The Wolverines continued their undefeated campaign with a road win over a feisty but mediocre Illinois squad. Despite a halftime lead, it was an uneasy first half: the Wolverines were bothered at times by the Illini’s pressure defense and had 11 turnovers, and Illinois’s speedy freshman guard Ayo Dosunmu poured in 19 points. While the Wolverines weren’t ever able to pull away from the Illini, they stopped turning it over, shut down Dosunmu, and wound up winning.
Michigan dominated to start the game. The Wolverines scored on three straight possessions to open an 8-0 lead and played excellent defense, but Illinois ran a set for an alley-oop layup to Dosunmu to get on the board. Michigan maintained a ten-point lead when Illinois went on a run midway through the half. That run featured Illinois—who forces the 13th most turnovers of any team in college basketball—turning up the pressure on the perimeter and forcing Michigan into mistakes.
As they settled in, Illinois was able to dictate the pace and style of play — there were 75 possessions, the most of any Michigan game this season. Dosunmu pushed the pace well in the latter parts of the first half, turning missed shots or steals into transition opportunities where he could get all the way to the rim. Illinois was only able to cut the deficit to three for one possession before Zavier Simpson found Jon Teske from a double for an elbow jumper. There was a sequence of ugly basketball before Charles Matthews scored again on an offensive rebound, then Simpson found Tekse from another double for a dunk.
Despite succumbing to Illinois’s frenetic, sloppy aesthetic, the Wolverines managed to hold onto a decent lead for most of the half. Jordan Poole scored seven points within a minute — making two free throws after getting fouled in the post, hitting an open wing three after a near turnover by Simpson, and then two more free throws after a Brad Underwood technical. Illinois came back again because of Dosunmu — he knocked down an open corner three and banked in another three over Teske on a switch for the last two Illini possessions of the half. Michigan still led, 39-34.
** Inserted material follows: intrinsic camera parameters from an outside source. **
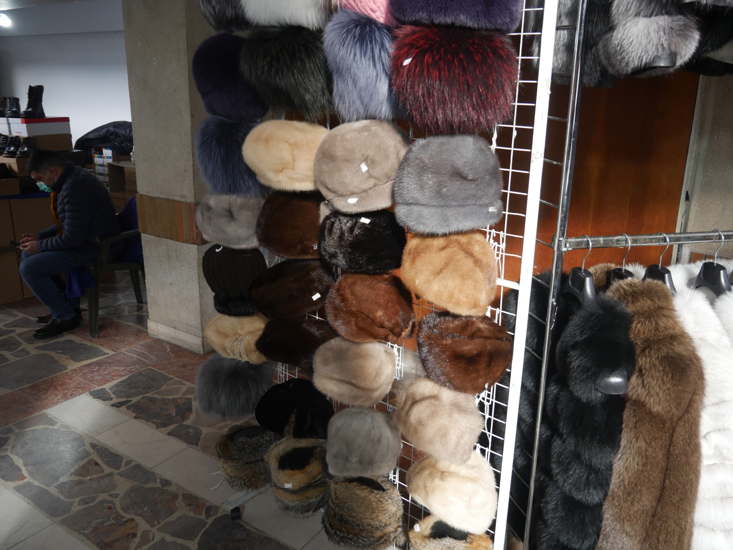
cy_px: 260
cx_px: 407
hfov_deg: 65.1
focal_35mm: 27
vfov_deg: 51.3
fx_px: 572
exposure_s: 1/60
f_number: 3.5
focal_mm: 12
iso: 250
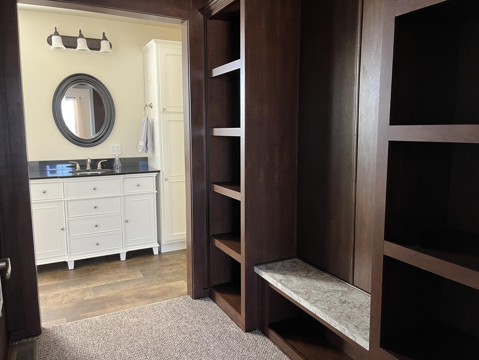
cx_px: 240
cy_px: 180
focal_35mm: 26
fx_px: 360
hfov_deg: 67.3
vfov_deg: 53.1
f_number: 1.6
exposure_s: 1/60
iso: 250
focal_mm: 5.1
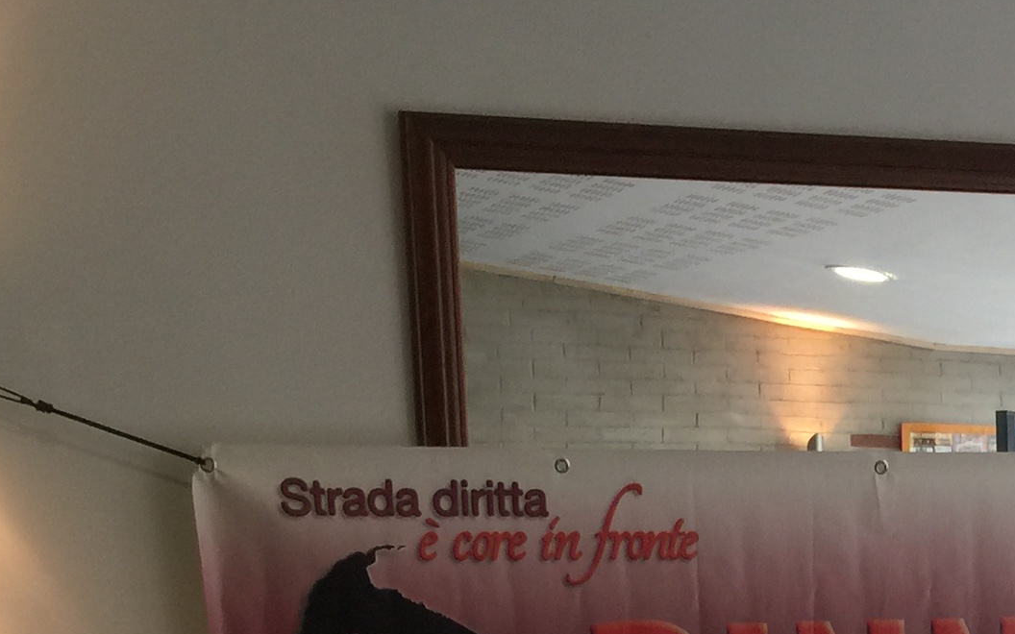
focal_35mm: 95
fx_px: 2628
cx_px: 960
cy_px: 1140
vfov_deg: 12.6
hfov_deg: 21.3
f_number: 2.2
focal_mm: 4.15
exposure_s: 1/33
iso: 32
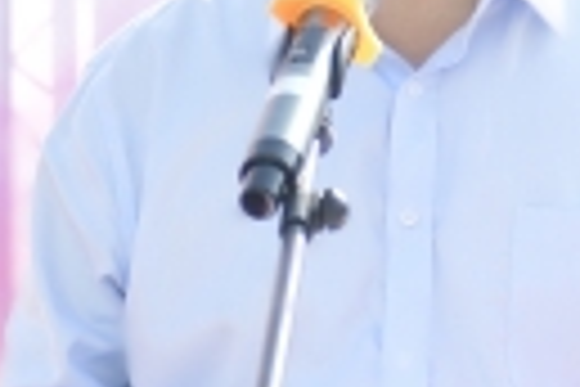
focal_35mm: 341
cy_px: -16
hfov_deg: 6.0
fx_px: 5493
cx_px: 454
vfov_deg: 4.0
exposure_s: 1/250
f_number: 2.8
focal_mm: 55
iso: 64
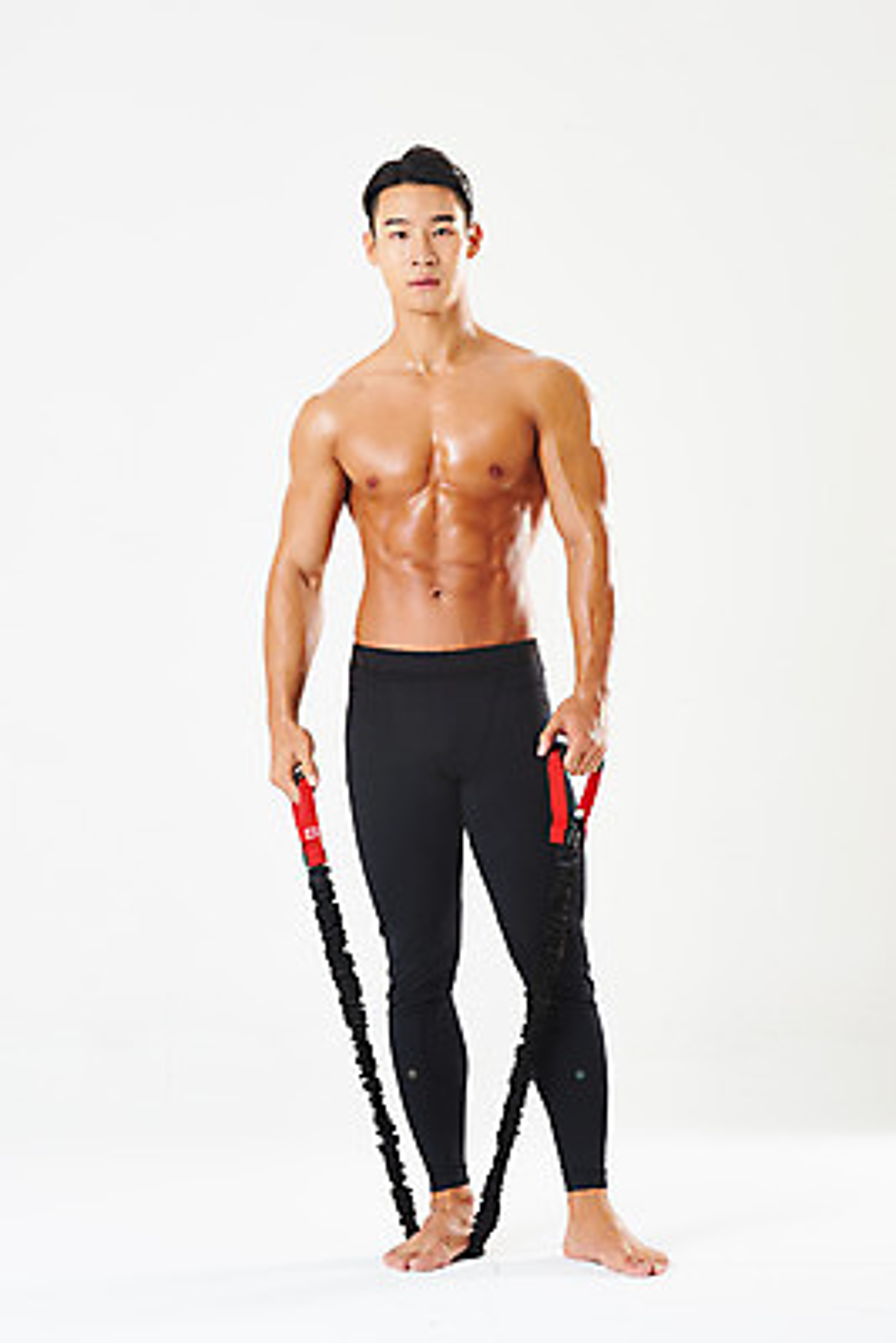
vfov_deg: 22.1
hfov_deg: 14.9
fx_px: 3431
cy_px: 672
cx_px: 448
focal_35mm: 92
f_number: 11
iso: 100
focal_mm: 92
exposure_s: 1/125
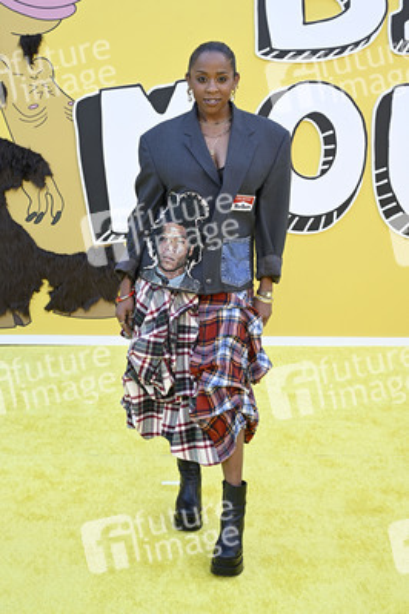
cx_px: 204
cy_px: 307
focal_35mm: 48
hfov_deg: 28.0
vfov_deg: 41.1
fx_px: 819
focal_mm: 48
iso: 640
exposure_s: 1/200
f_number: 7.1
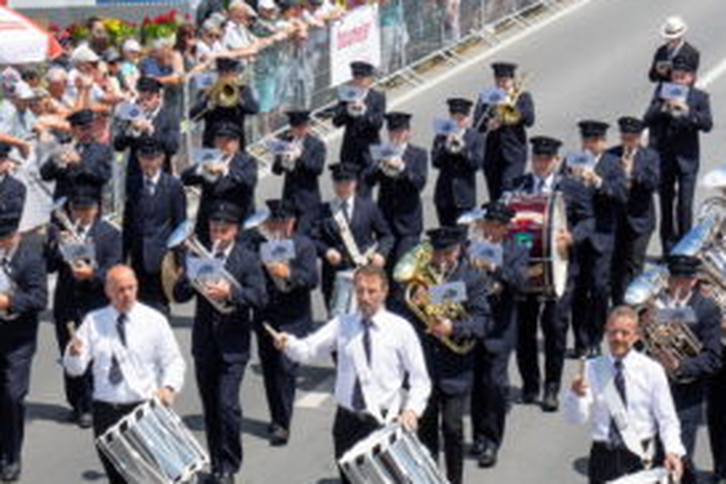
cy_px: 327
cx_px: 88
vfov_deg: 11.0
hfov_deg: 16.3
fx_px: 2500
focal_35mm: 124
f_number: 8
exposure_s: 1/250
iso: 100
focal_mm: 52
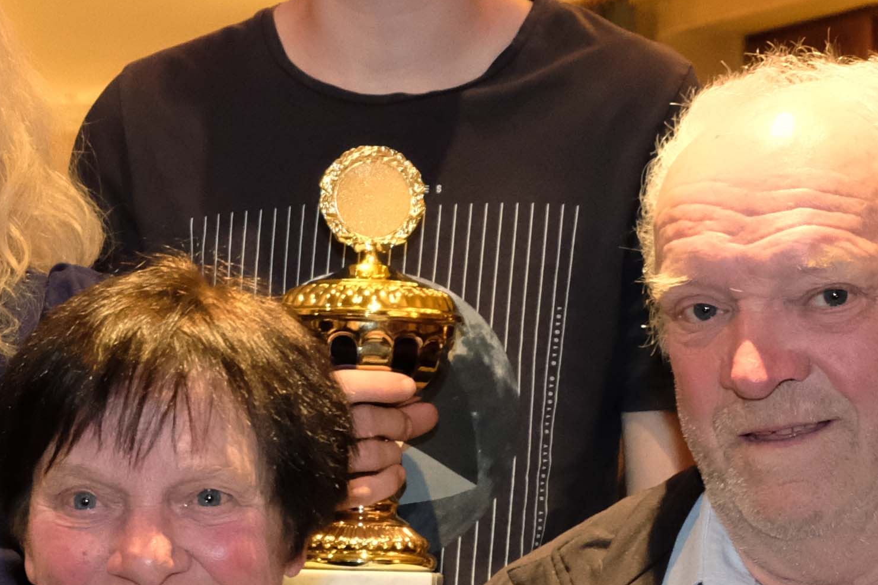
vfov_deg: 8.9
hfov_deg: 13.0
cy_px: 496
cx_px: -209
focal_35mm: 154
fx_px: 3755
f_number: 4.5
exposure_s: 1/30
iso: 3200
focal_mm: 25.4
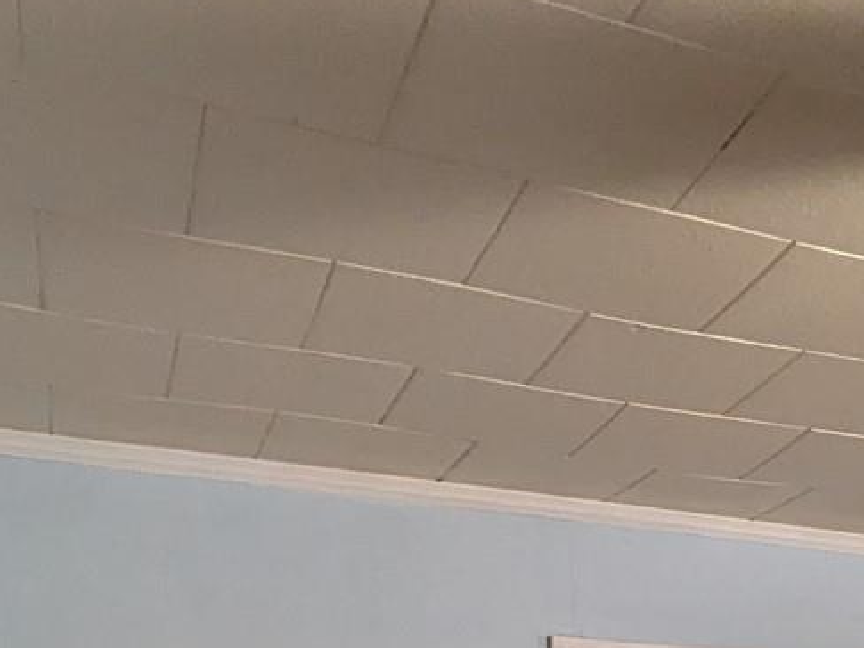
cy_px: 1205
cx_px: 880
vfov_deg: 18.6
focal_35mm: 59
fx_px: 1473
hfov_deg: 30.2
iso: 90
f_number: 2.2
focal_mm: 1.83
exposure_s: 1/24
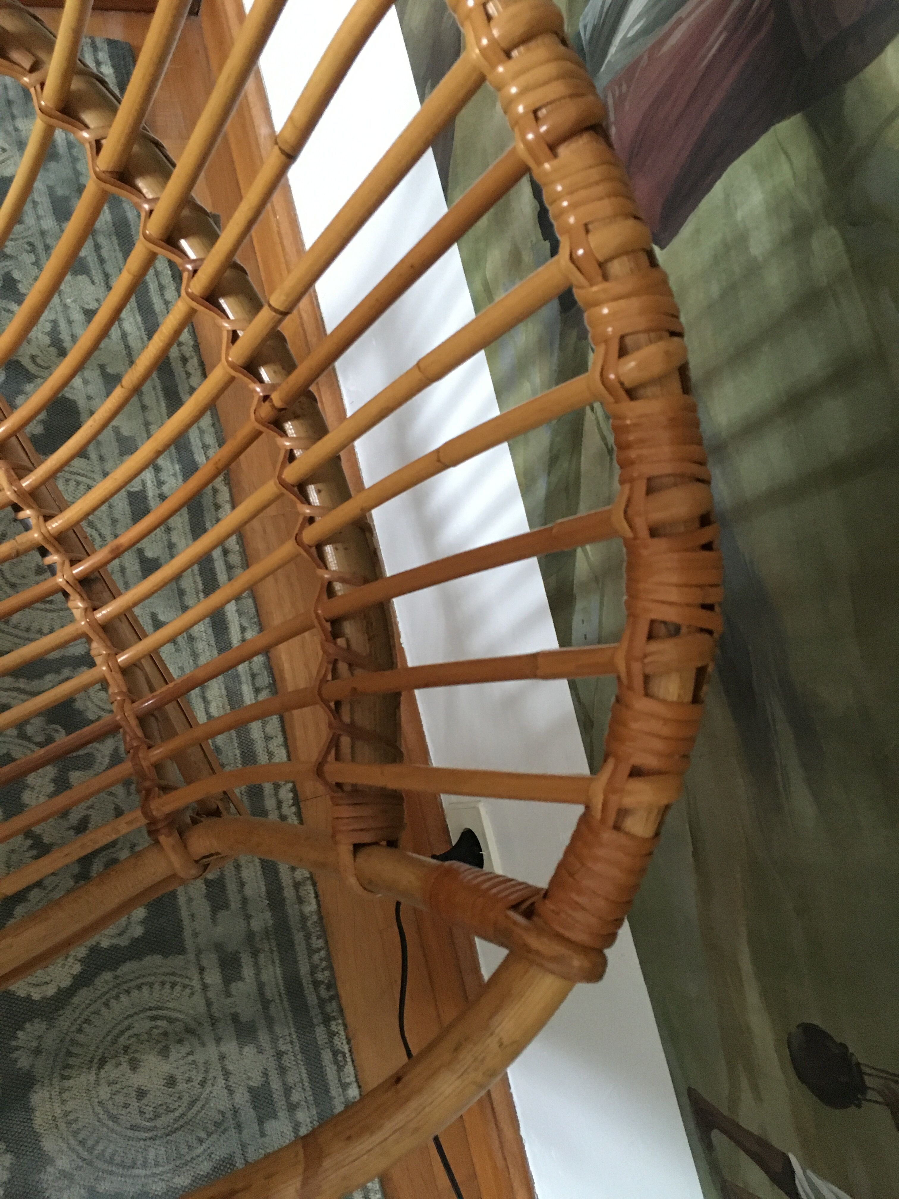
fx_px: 1004
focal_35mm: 29
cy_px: 600
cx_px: 450
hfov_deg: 48.2
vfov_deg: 61.7
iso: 320
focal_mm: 4.15
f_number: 2.2
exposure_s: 1/17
The tenor of the game didn’t change after halftime. Dosunmu hoisted a terrible three, then chased down Simpson for his second emphatic transition block on Michigan’s point guard. Simpson, who had 8 assists to just 2 turnovers, took over from there: he worked the pick-and-pop for a Jon Teske three, beat the Illini down the floor for a layup, forced an offensive foul from Trent Frazier, and ran a pick-and-roll to get Teske an easy and-one. Michigan’s tight, six-man rotation each had bright spots (and each scored at least nine points), but Simpson and Teske—who had 4 blocks and affected several more shots—were particularly outstanding.
With under 14 minutes left in the game, a key sequence briefly got Illinois back into the game: a long outlet pass from Teske wound up in a failed Poole-to-Iggy alley-oop, and Da’Monte Williams quickly hit a three to trim the deficit to five. Iggy responded with a tough bucket on Kipper Nichols; Simpson picked Trent Frazier’s pocket for an easy two; Simpson found Teske on the short roll, who found Matthews cutting for a dunk. Michigan’s lead was back to 11, and while Illinois never let the Wolverines pull away, they weren’t able to threaten Michigan from there.
There were some highlights down the stretch — Teske flattened Simpson’s defender on a screen and Simpson dribbled into a three; Isaiah Livers blocked a three, got a long outlet from Teske, and threw down a dunk. There was a lot of intentional fouling, as Illinois extended the game and inflated the score. There was a double technical after Iggy and Dosunmu got into it after a whistle late. Illinois made it sporadically uncomfortable and Michigan wasn’t able to turn it into a rout, but it was a game that went as expected (Kenpom projected a 10-point win) and the Wolverines are 16-0.